Justin Welby is wrong: peace in Europe relies on democracy, not the EU
SIR – The comments by the Archbishop of Canterbury, the Most Rev Justin Welby, on the success of the EU (report, June 6) could not have been better chosen to illustrate the gulf between the opposing sides of the Brexit debate.
He fails to recognise that the challenges facing the EU are largely of its own making. Peace in Europe has depended on maintaining democracy. The EU’S contempt for it is the cause of deep and acrimonious divisions. If there is compassion for the poor and weak, it is hidden by a ruthless ruling body overseeing a stagnating economy brought about by the disaster of the euro, which has left millions unemployed and countries deep in debt.
The EU, according to Archbishop Welby, has been the greatest dream realised for human beings since the fall of the Western Rome Empire. It was division and infighting that brought about that fall. All the signs are that the EU will go the same way. David Rammell
Everton, Hampshire SIR – There is an irony in Archbishop Welby’s assertion that the EU is the best thing since the fall of the Western Roman Empire. After all, his post is dependent upon an ecclesiastical Brexit from another Roman empire.
Most of his flock within the Anglican Communion also live in the very countries with which we should be free to trade once outside the EU. Mark Robbins
Bruton, Somerset
SIR – I am puzzled by how much is being made of the need to leave the customs union in order to capitalise on opportunities in South and Central America.
In general, Britain lies around fifth in the league table of EU nations’ exports to the countries cited by the Foreign Secretary as being hungry for “more investment, more engagement, [and] more co-operation” (Comment, May 28).
If the Germans and the Italians and the Spanish – and often the French and the Dutch – can do better than us, perhaps the true barriers to UK trade growth lie elsewhere?
Peter Hardy Loddon, Norfolk
SIR – You report (June 5) that “ministers are considering crossborder VAT arrangements that would mean Britain remaining under the control of the European Court of Justice (ECJ) after Brexit”.
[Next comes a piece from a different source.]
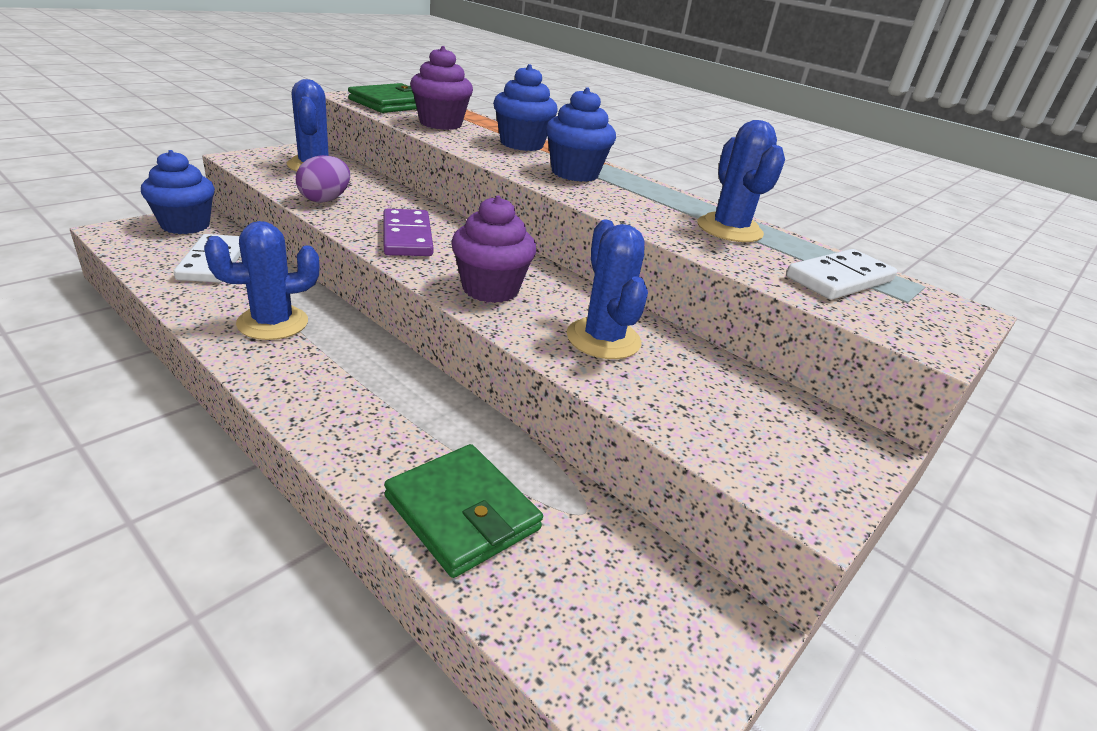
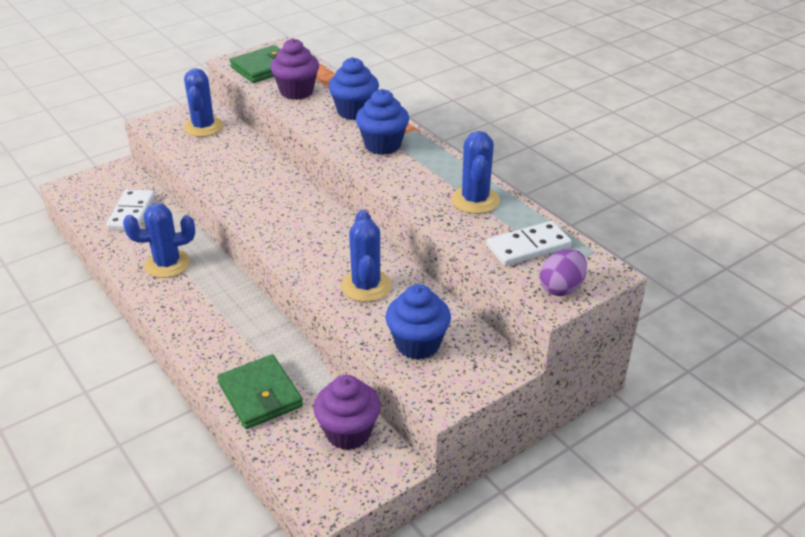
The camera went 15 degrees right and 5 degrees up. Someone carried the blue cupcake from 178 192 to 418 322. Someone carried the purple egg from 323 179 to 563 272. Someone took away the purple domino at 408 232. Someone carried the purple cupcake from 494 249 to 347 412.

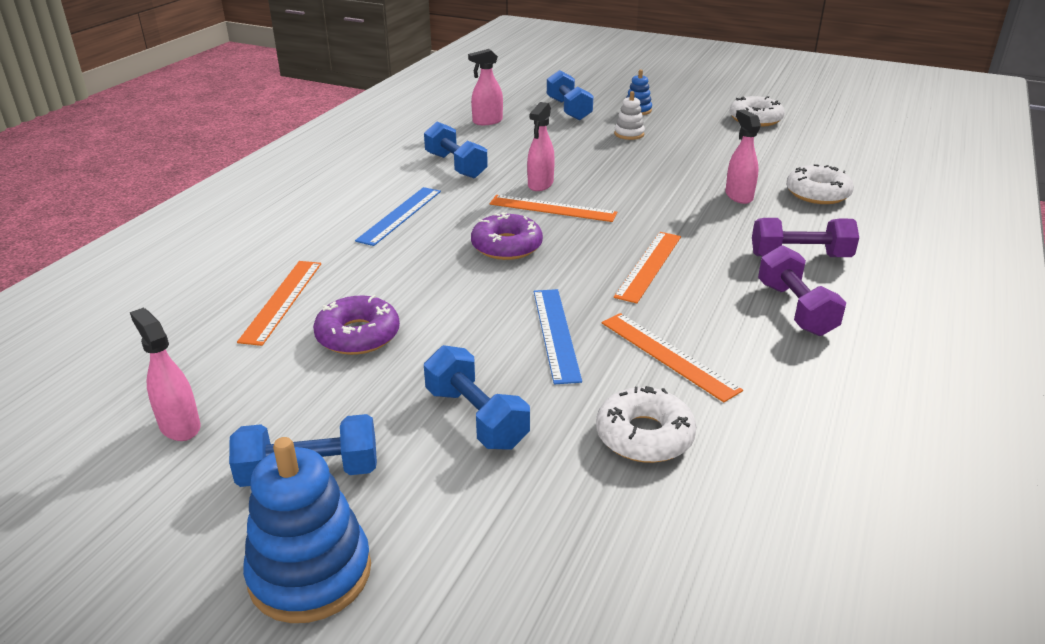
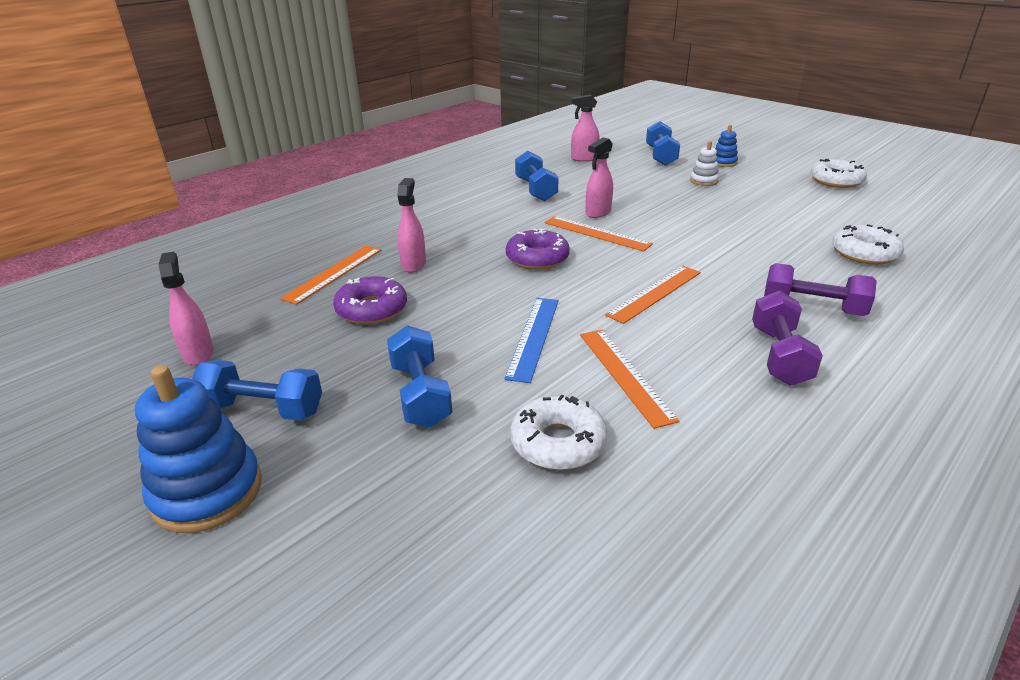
The camera went 20 degrees right and 0 degrees up. Someone took away the blue ruler at 398 216. Someone carried the pink spray bottle from 743 156 to 411 225.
Shortly before the Brexit referendum, Sir Richard Aikens, a former member of the Court of Appeal, and Michael Howard, the former Conservative leader, wrote in your paper that in the previous six years, the ECJ had ruled against HMRC in £7billion worth of cases brought by multinational companies disputing VAT and other bills. They went on to write that more claims – to a value of £43billion – were awaiting judgment. Perhaps that figure should have been plastered on the side of the Brexit campaign bus.